Overview
Role description
Job Summary
We are seeking an experienced GCP Data Engineer to design, develop, and maintain robust, scalable data pipelines on Google Cloud Platform. The ideal candidate will have strong expertise in Python and PySpark for large-scale data processing, ensuring data quality, performance, and reliability across our data platforms.
Key Responsibilities
· Design, build, and optimize scalable data pipelines and ETL processes using GCP services like BigQuery, Dataflow, Dataproc, and Cloud Storage.
· Develop high-quality, efficient, and well-documented code in Python and PySpark for data processing, manipulation, and analytics.
· Utilize PySpark for distributed data processing and analysis of large datasets to support analytical and business needs.
· Orchestrate data workflows using tools like Cloud Composer (Apache Airflow) and automate processes using Python and shell scripting.
· Implement data modeling, data warehousing concepts, and data governance practices to ensure data integrity, security, and quality.
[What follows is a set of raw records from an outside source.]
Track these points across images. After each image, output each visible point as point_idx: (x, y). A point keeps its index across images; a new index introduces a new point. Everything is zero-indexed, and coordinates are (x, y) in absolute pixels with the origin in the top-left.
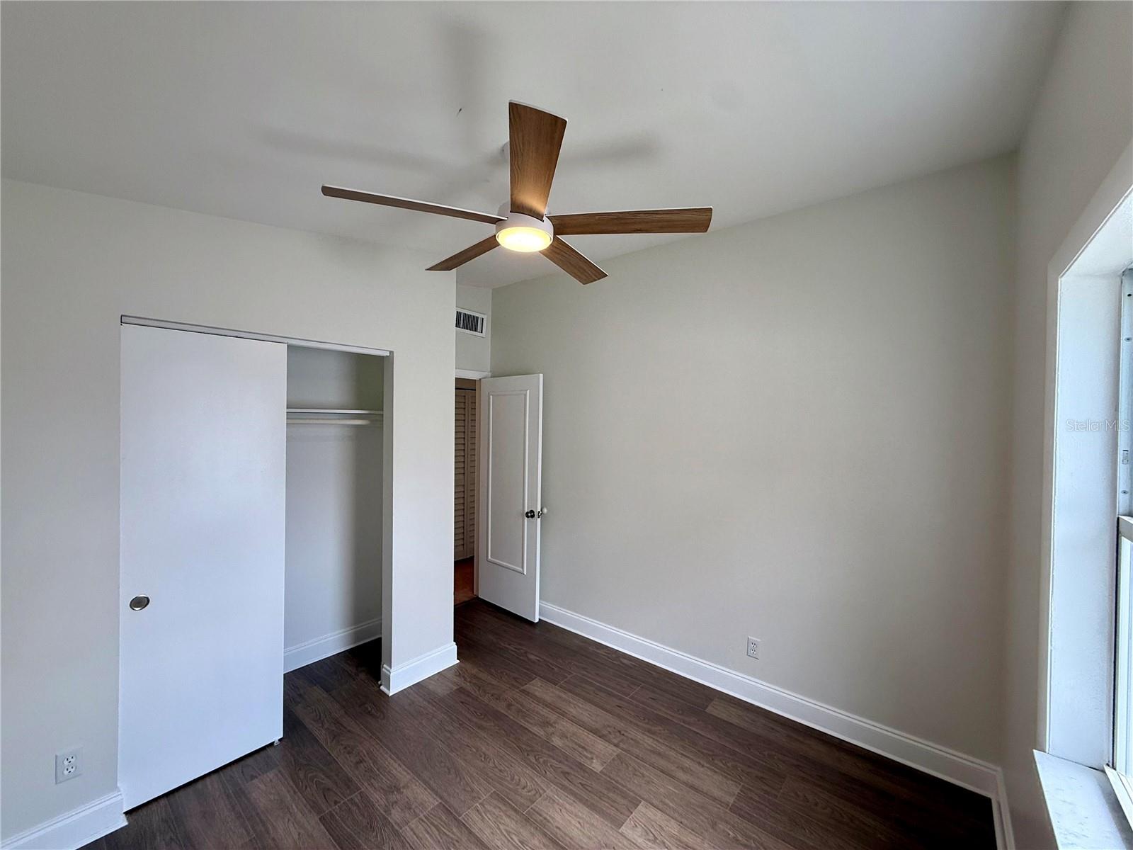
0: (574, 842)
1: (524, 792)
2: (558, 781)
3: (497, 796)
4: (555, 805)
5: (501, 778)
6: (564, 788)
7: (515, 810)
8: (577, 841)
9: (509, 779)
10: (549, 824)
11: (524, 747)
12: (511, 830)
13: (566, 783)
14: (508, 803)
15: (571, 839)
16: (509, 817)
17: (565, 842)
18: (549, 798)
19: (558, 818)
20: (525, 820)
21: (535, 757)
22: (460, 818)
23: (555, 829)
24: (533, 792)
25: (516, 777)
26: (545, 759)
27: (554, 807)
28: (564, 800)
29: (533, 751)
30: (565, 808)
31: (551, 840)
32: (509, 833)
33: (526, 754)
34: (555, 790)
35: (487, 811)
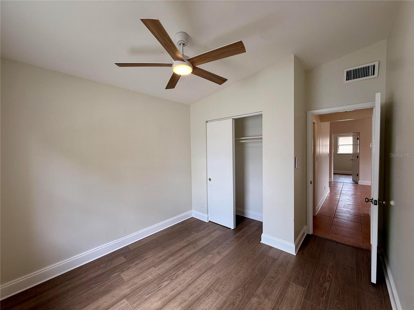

· Monitor, troubleshoot, and optimize data processing jobs and queries for performance, reliability, and cost efficiency.
· Work closely with data scientists, analysts, and cross-functional teams to gather requirements and translate them into technical solutions.
Required Qualifications & Skills
· Bachelor's or Master's degree in Computer Science, Engineering, or a related field.
· 6+ years of proven experience in a data engineering role with a strong focus on GCP.
· 2+ years of hands-on experience with GCP data services including BigQuery, Cloud Storage, Dataflow, Dataproc, and Pub/Sub.
· Strong proficiency in Python and SQL is essential, with demonstrated expertise in PySpark for big data processing.
· Solid understanding of data modeling, ETL/ELT processes, and data warehousing principles.
· Excellent problem-solving, analytical, and communication skills.
· Experience with version control systems like Git.
· GCP Professional Data Engineer certification is a plus.